Scan the lines below for the word "content". Copy each line you find it in.

## Input material:
::::::::

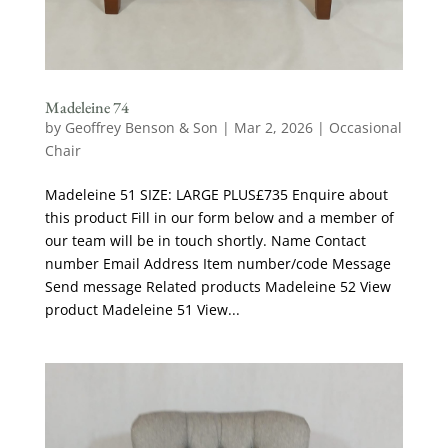
Madeleine 74
by
Geoffrey Benson & Son
|
Mar 2, 2026
|
Occasional
Chair
Madeleine 51 SIZE: LARGE PLUS£735 Enquire about
this product Fill in our form below and a member of
our team will be in touch shortly. Name Contact
number Email Address Item number/code Message
Send message Related products Madeleine 52 View
product Madeleine 51 View...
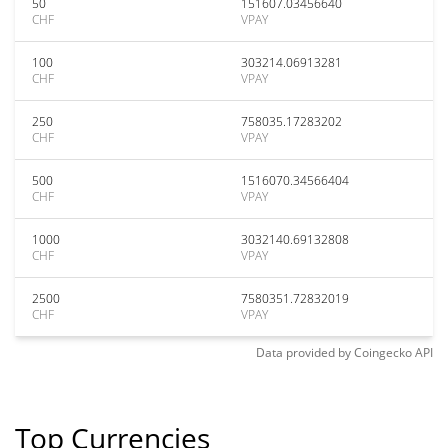
50
151607.03456640
CHF
VPAY
100
303214.06913281
CHF
VPAY
250
758035.17283202
CHF
VPAY
500
1516070.34566404
CHF
VPAY
1000
3032140.69132808
CHF
VPAY
2500
7580351.72832019
CHF
VPAY
Data provided by
Coingecko
API
Top Currencies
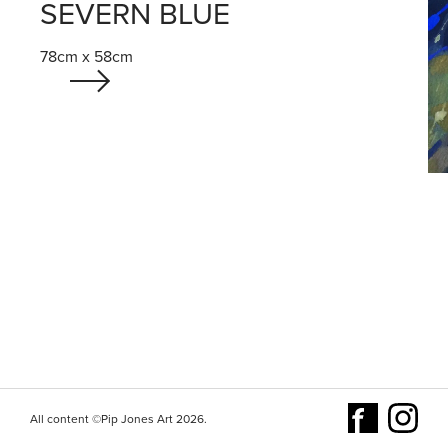
SEVERN BLUE
78cm x 58cm
All content ©Pip Jones Art 2026.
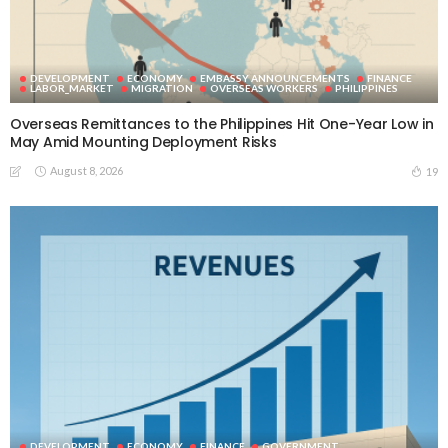
DEVELOPMENT
ECONOMY
EMBASSY ANNOUNCEMENTS
FINANCE
LABOR_MARKET
MIGRATION
OVERSEAS WORKERS
PHILIPPINES
Overseas Remittances to the Philippines Hit One-Year Low in
May Amid Mounting Deployment Risks
August 8, 2026
19
DEVELOPMENT
ECONOMY
FINANCE
GOVERNMENT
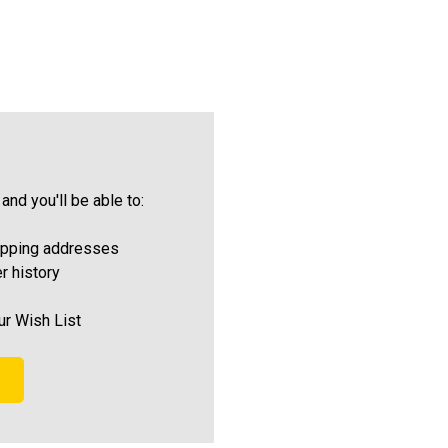
and you'll be able to:
ipping addresses
r history
ur Wish List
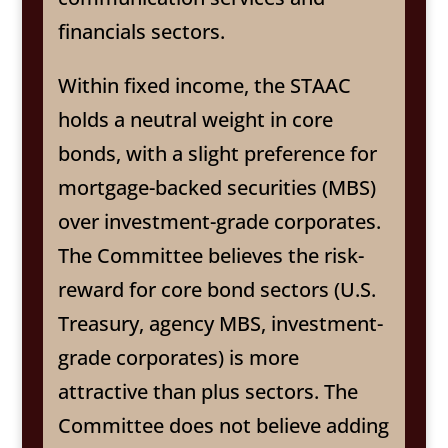
financials sectors.
Within fixed income, the STAAC
holds a neutral weight in core
bonds, with a slight preference for
mortgage-backed securities (MBS)
over investment-grade corporates.
The Committee believes the risk-
reward for core bond sectors (U.S.
Treasury, agency MBS, investment-
grade corporates) is more
attractive than plus sectors. The
Committee does not believe adding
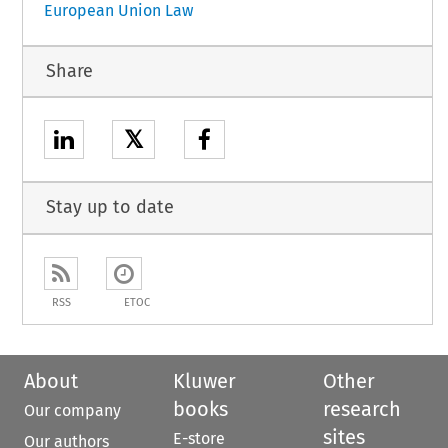
European Union Law
Share
𝕏
Stay up to date
RSS
ETOC
About
Kluwer
Other
books
research
Our company
sites
E-store
Our authors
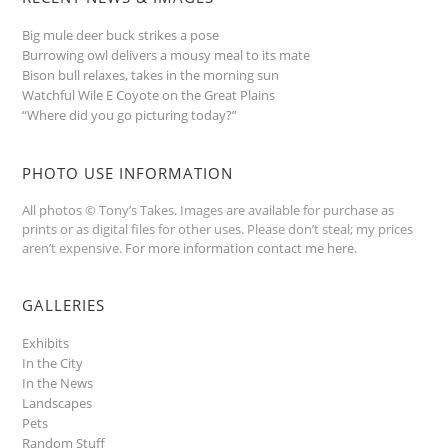
Big mule deer buck strikes a pose
Burrowing owl delivers a mousy meal to its mate
Bison bull relaxes, takes in the morning sun
Watchful Wile E Coyote on the Great Plains
“Where did you go picturing today?”
PHOTO USE INFORMATION
All photos © Tony’s Takes. Images are available for purchase as
prints or as digital files for other uses. Please don’t steal; my prices
aren’t expensive.
For more information contact me here
.
GALLERIES
Exhibits
In the City
In the News
Landscapes
Pets
Random Stuff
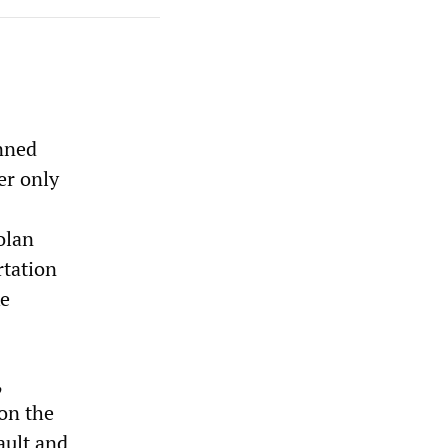
anned
er only
olan
rtation
ke
,
 on the
ault and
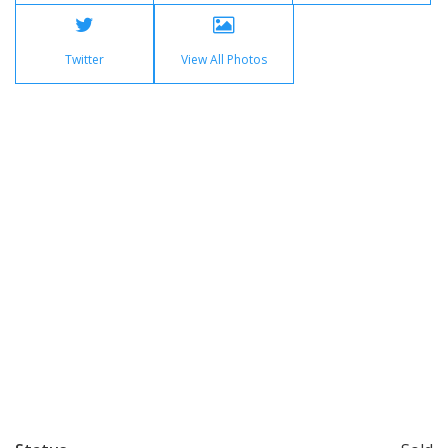
Twitter
View All Photos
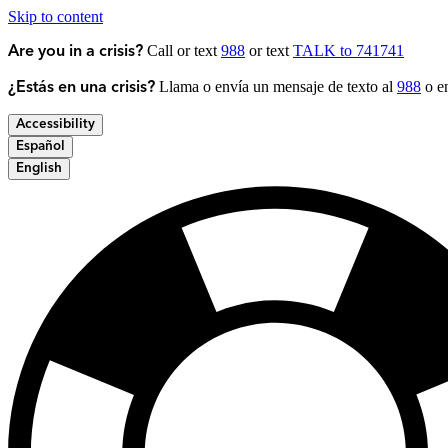
Skip to content
Call or text
988
or text
TALK to 741741
Are you in a crisis?
Llama o envía un mensaje de texto al
988
o en
¿Estás en una crisis?
Accessibility
Español
English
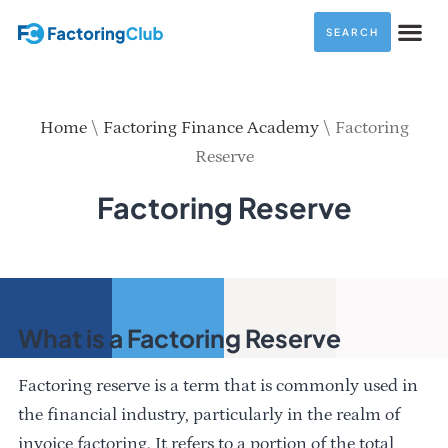
SEARCH
Home
\
Factoring Finance Academy
\
Factoring
Reserve
Factoring Reserve
What is a Factoring Reserve
Factoring reserve is a term that is commonly used in
the financial industry, particularly in the realm of
invoice factoring. It refers to a portion of the total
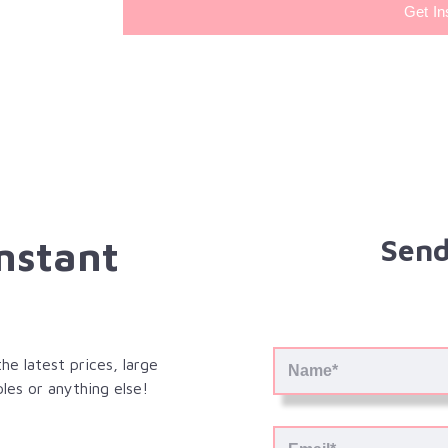
Get In
Instant
Send
e latest prices, large
les or anything else!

::::::::

## Exercise response:
All content ©Pip Jones Art 2026.
Skip to content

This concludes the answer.